Assessing the Generalization Gap of Learning-Based Speech Enhancement Systems in Noisy and Reverberant Environments

from arxiv, This work has been submitted to the IEEE for possible publication. Copyright may be transferred without notice, after which this version may no longer be accessible

The acoustic variability of noisy and reverberant speech mixtures is influenced by multiple factors, such as the spectro-temporal characteristics of the target speaker and the interfering noise, the signal-to-noise ratio (SNR) and the room characteristics. This large variability poses a major challenge for learning-based speech enhancement systems, since a mismatch between the training and testing conditions can substantially reduce the performance of the system. Generalization to unseen conditions is typically assessed by testing the system with a new speech, noise or binaural room impulse response (BRIR) database different from the one used during training. However, the difficulty of the speech enhancement task can change across databases, which can substantially influence the results. The present study introduces a generalization assessment framework that uses a reference model trained on the test condition, such that it can be used as a proxy for the difficulty of the test condition. This allows to disentangle the effect of the change in task difficulty from the effect of dealing with new data, and thus to define a new measure of generalization performance termed the generalization gap. The procedure is repeated in a cross-validation fashion by cycling through multiple speech, noise, and BRIR databases to accurately estimate the generalization gap. The proposed framework is applied to evaluate the generalization potential of a feedforward neural network (FFNN), Conv-TasNet, DCCRN and MANNER. We find that for all models, the performance degrades the most in speech mismatches, while good noise and room generalization can be achieved by training on multiple databases. Moreover, while recent models show higher performance in matched conditions, their performance substantially decreases in mismatched conditions and can become inferior to that of the FFNN-based system.

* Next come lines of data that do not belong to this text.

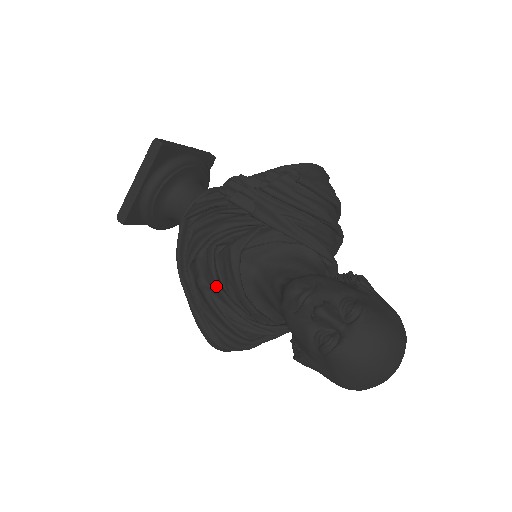
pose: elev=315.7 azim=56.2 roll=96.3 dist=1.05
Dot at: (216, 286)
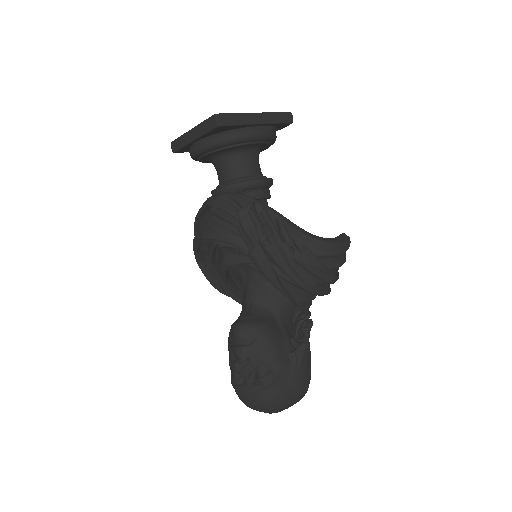
Dot at: (210, 263)
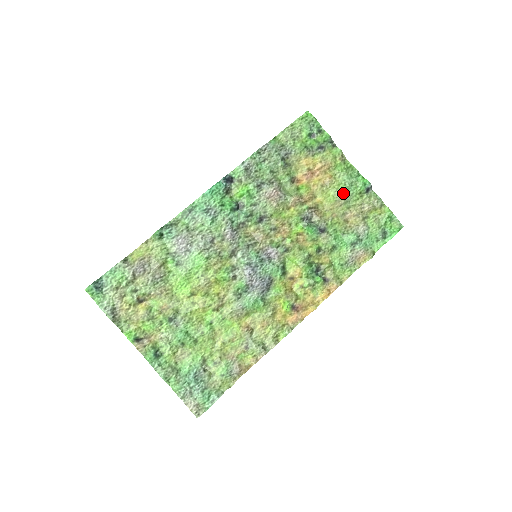
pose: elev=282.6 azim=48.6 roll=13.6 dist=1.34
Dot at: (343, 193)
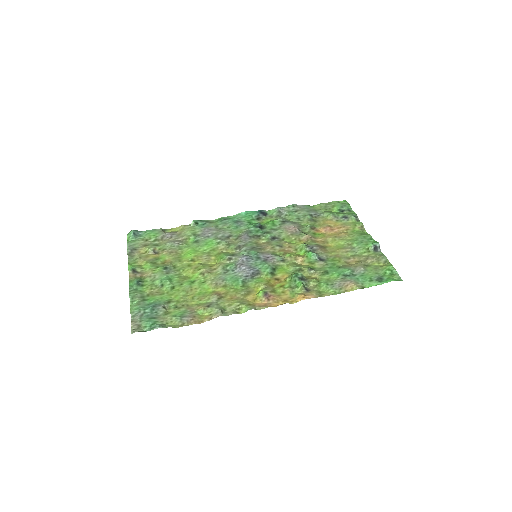
Dot at: (352, 245)
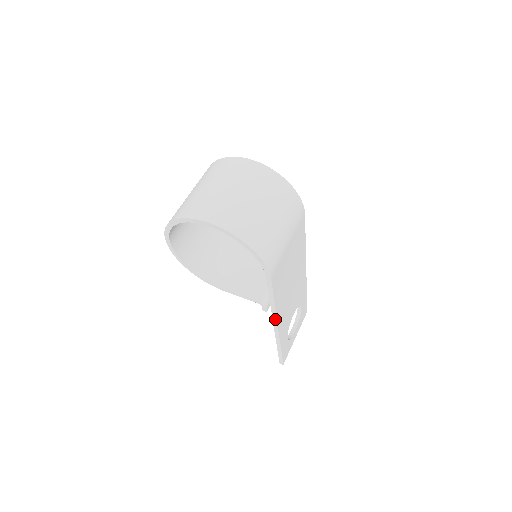
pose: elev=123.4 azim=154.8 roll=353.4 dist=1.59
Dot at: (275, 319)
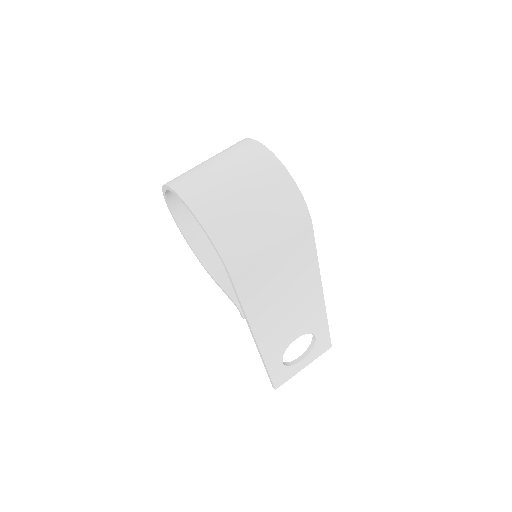
Dot at: (251, 331)
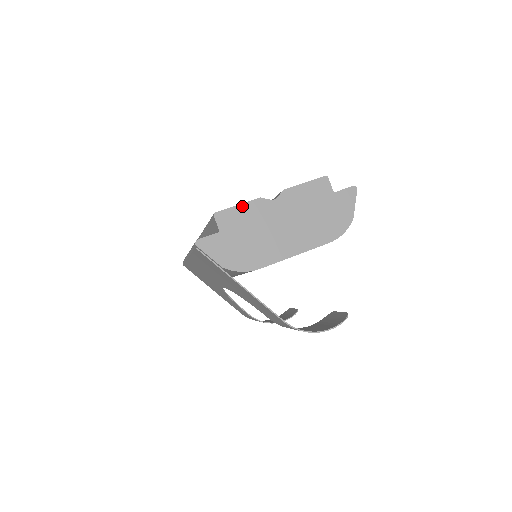
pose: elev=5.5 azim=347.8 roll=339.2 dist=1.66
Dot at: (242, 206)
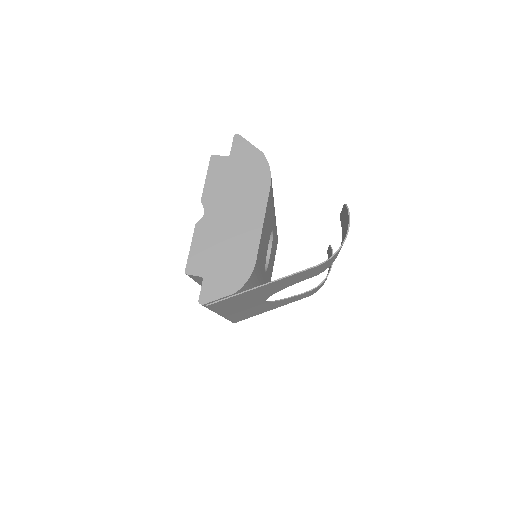
Dot at: (193, 245)
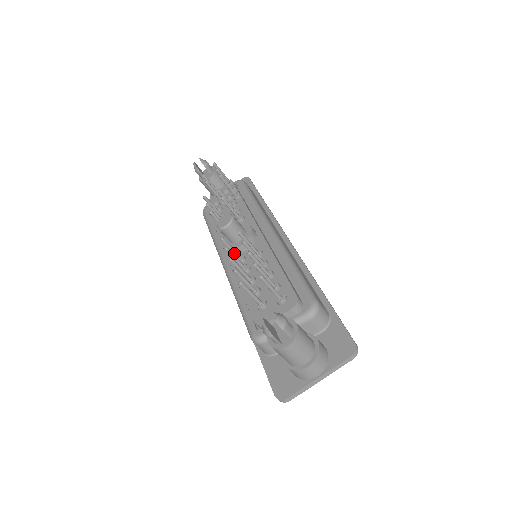
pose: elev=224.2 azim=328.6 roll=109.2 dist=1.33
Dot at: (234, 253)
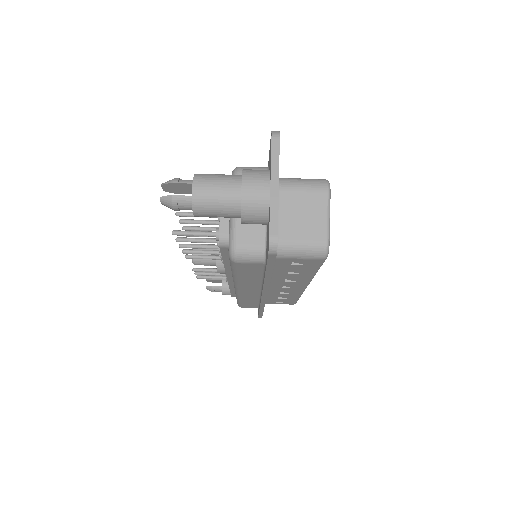
Dot at: (210, 258)
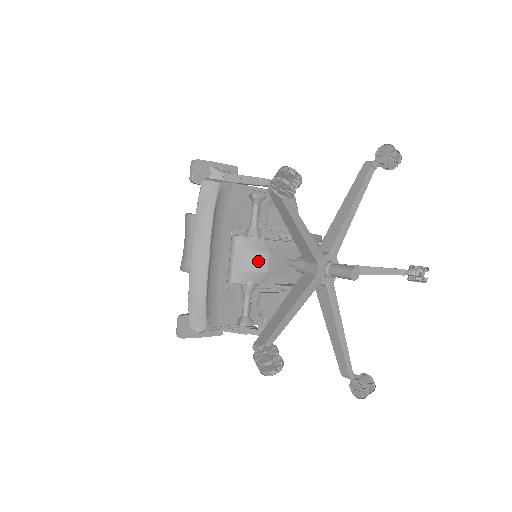
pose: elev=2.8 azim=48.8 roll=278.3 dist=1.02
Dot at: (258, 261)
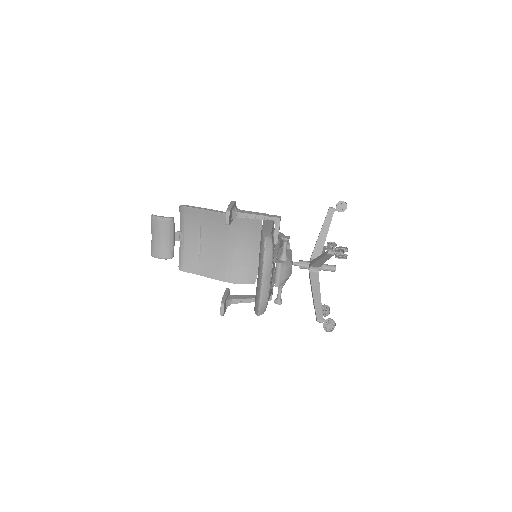
Dot at: (289, 272)
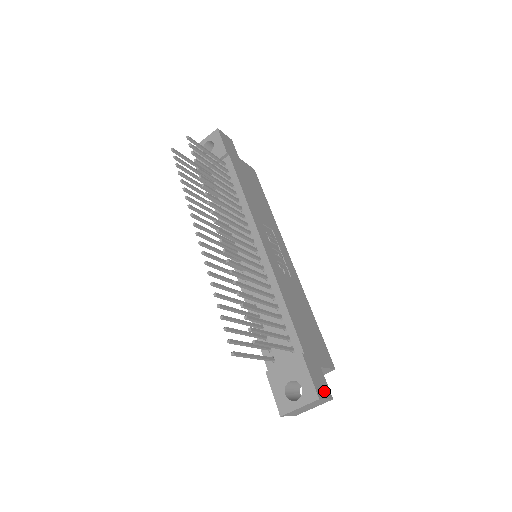
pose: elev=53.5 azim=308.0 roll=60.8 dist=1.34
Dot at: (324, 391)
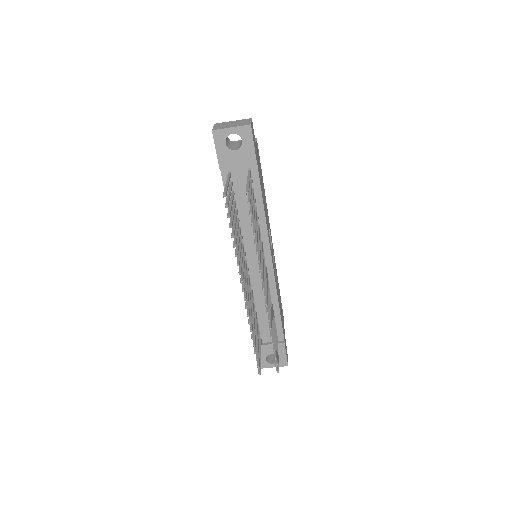
Dot at: occluded
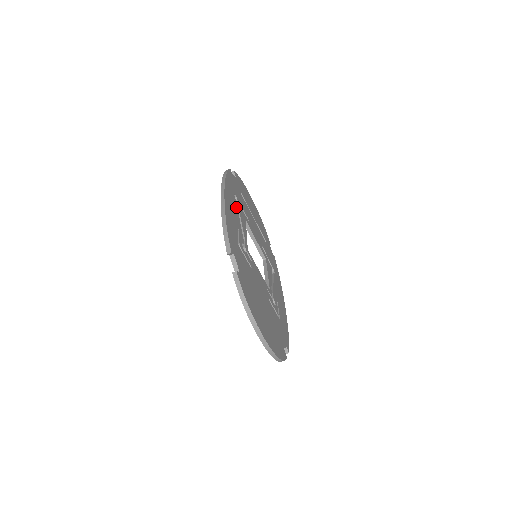
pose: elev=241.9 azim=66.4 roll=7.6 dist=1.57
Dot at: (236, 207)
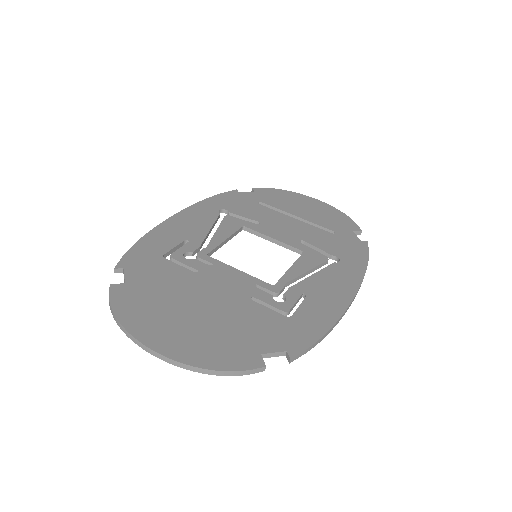
Dot at: (211, 221)
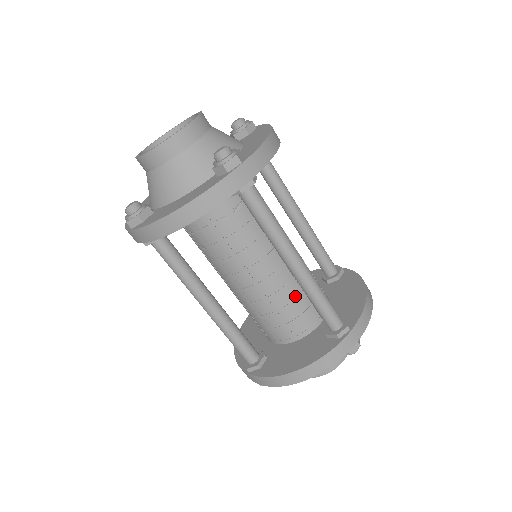
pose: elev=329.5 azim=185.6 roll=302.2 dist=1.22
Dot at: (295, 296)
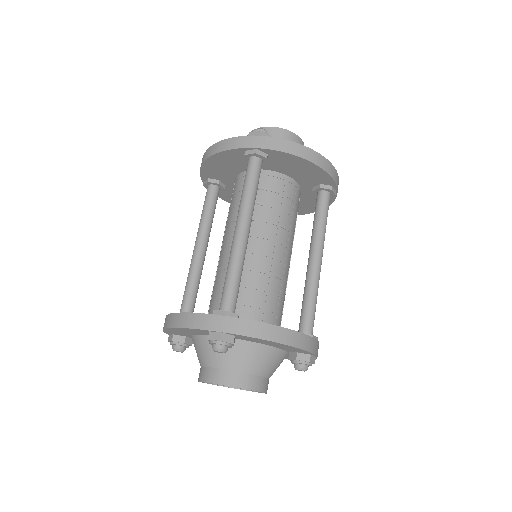
Dot at: (283, 295)
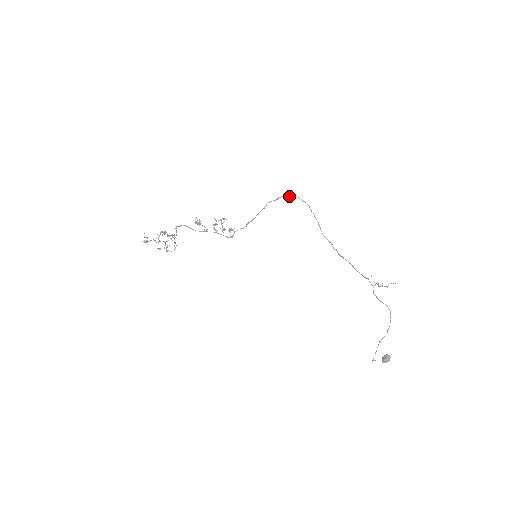
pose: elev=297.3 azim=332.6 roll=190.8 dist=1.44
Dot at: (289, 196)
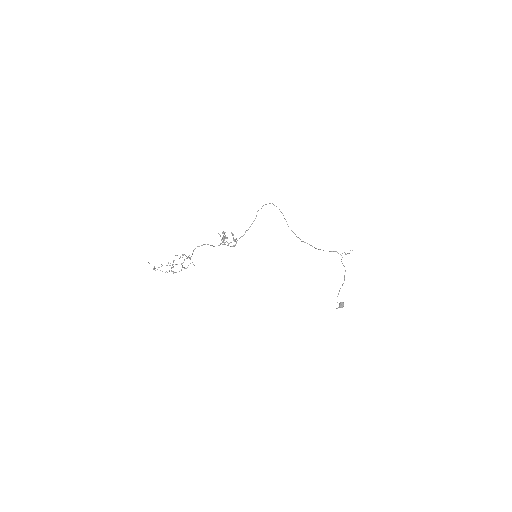
Dot at: occluded
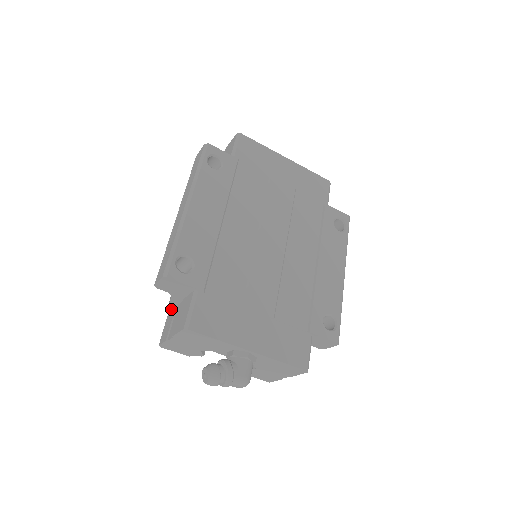
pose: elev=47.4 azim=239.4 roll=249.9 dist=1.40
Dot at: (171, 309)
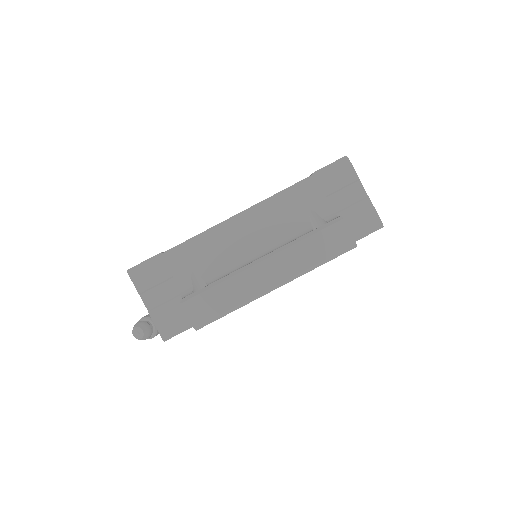
Dot at: (166, 263)
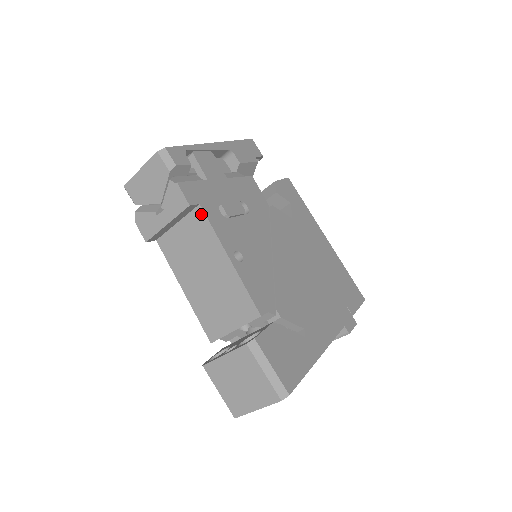
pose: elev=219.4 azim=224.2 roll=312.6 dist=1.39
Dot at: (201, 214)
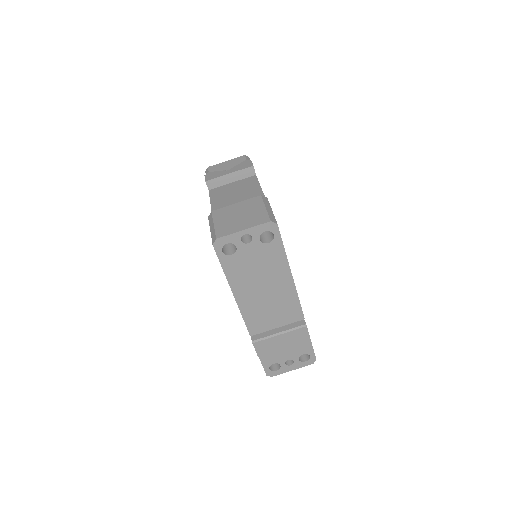
Dot at: (254, 178)
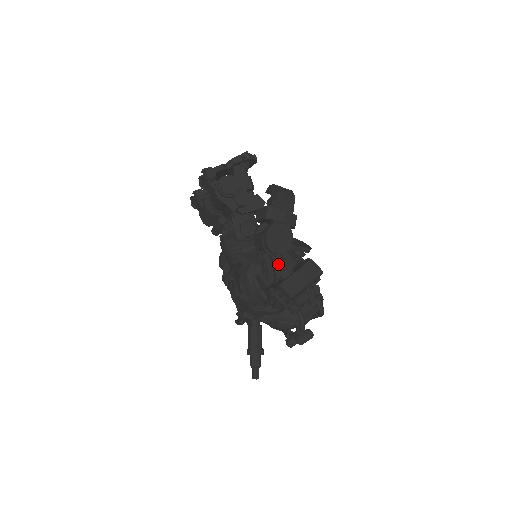
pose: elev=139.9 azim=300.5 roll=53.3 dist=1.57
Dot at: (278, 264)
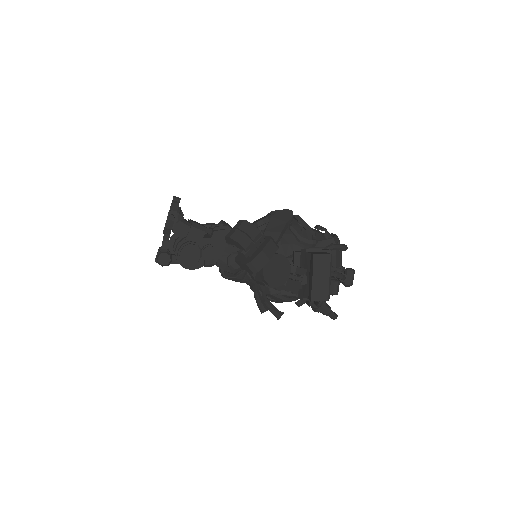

翻译：噪声和混响语音混合的声学变异性受多种因素影响，例如目标说话人和干扰噪声的频谱-时间特性、信噪比以及房间特性。这种巨大的变异性给基于学习的语音增强系统带来了重大挑战，因为训练和测试条件之间的不匹配会显著降低系统性能。系统对未见条件的泛化能力通常通过使用与训练时不同的新语音、噪声或双耳房间脉冲响应数据库进行测试来评估。然而，语音增强任务的难度可能因数据库而异，这会对结果产生重大影响。本研究提出了一种泛化评估框架，该框架使用在测试条件下训练的参考模型，从而将其作为测试条件难度的代理指标。这使得能够将任务难度变化的影响与处理新数据的影响分离开来，进而定义一种新的泛化性能度量——泛化差距。通过轮换使用多个语音、噪声和双耳房间脉冲响应数据库，以交叉验证的方式重复该过程，从而精确估计泛化差距。该框架被应用于评估前馈神经网络、Conv-TasNet、DCCRN和MANNER的泛化潜力。我们发现，对于所有模型，在语音不匹配条件下性能下降最为显著，而通过在多个数据库上进行训练，可以实现良好的噪声和房间泛化。此外，虽然最新的模型在匹配条件下表现出更高的性能，但在不匹配条件下其性能大幅下降，甚至可能不如基于前馈神经网络的系统。